Zu bearbeiten:
1 - Bitte nennen Sie aus dem Text über die Beteiligungen der Stadt Wien alle Arten von Einheiten, an denen sich die Stadt mit dem Grundkapital von 614,35 Millionen Euro beteiligt, jeweils mit der angegebenen Anzahl.
2 - Stimmen die folgenden Aussagen mit dem Text über die Beteiligungen der Stadt Wien überein? Antworten Sie jeweils mit Ja oder Nein und zitieren Sie die entscheidenden Worte des Textes.
(a) Die Beteiligungen der Stadt werden von 13 Magistratsabteilungen verwaltet.
(b) Die Wien Holding steht zu 100 Prozent im Besitz der Stadt Wien.
(c) Der Wiener Stadtwerke-Konzern hält 148 Beteiligungen.

Dokument:
- - -

Beteiligungen um 614 Millionen Euro

Bis zur dritten Beteiligungsebene – also Beteiligungen an Unternehmen, die ihrerseits wieder in anderen Einheiten mitmischen – stehen 246 Unternehmen ganz oder teilweise im Besitz der Stadt. Die finanzielle Teilhabe reicht aber noch viel weiter: Mit einem Grundkapital von 614,35 Millionen Euro beteiligt sich die Stadt Wien an einer wissenschaftlichen Anstalt, drei Unternehmen, 17 Fonds und 46 Stiftungen. Dazu kommen 48 Beteiligungen an privatrechtlichen, wirtschaftlich und rechtlich selbstständigen Einheiten – davon zwölf Unternehmen, die wiederum selbst Beteiligungen unterhalten. Verwaltet werden die Teilhaben von 13 verschiedenen Magistratsabteilungen der Stadt.

148 Beteiligungen auf sechs verschiedenen Ebenen werden vom Stadtrechnungshof etwa bei der Wien Holding ausgeschildert. Zu den direkten Mitwirkungen des zu 99,99 Prozent im Besitz der Stadt Wien stehenden Unternehmens zählen unter anderen jene an der U2 Stadtentwicklung GmbH oder der Flughafen Wien Aktiengesellschaft. Der Wiener Stadtwerke-Konzern hält 118 Beteiligungen auf vier Stufen.

- - -

Bereitgestellte Daten:
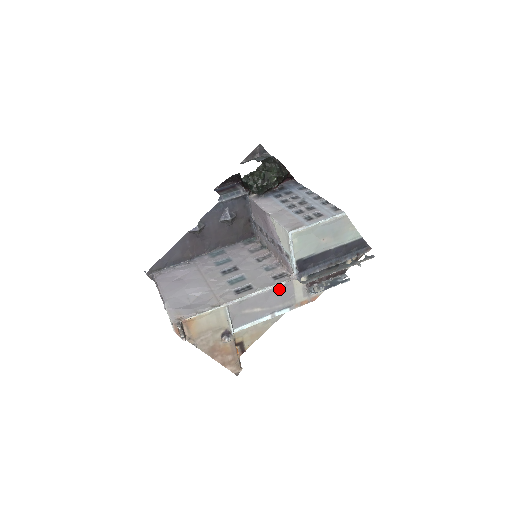
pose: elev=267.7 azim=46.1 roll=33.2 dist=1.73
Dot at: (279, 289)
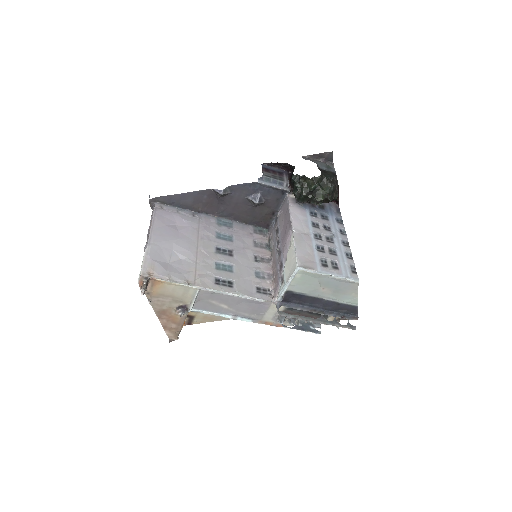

- - -

Vollständige Lösungen:
1 -
- eine wissenschaftliche Anstalt
- drei Unternehmen
- 17 Fonds
- 46 Stiftungen

2 -
(a) Ja: „Verwaltet werden die Teilhaben von 13 verschiedenen Magistratsabteilungen der Stadt.“
(b) Nein: „zu 99,99 Prozent im Besitz der Stadt Wien stehenden Unternehmens“
(c) Nein: „Der Wiener Stadtwerke-Konzern hält 118 Beteiligungen auf vier Stufen.“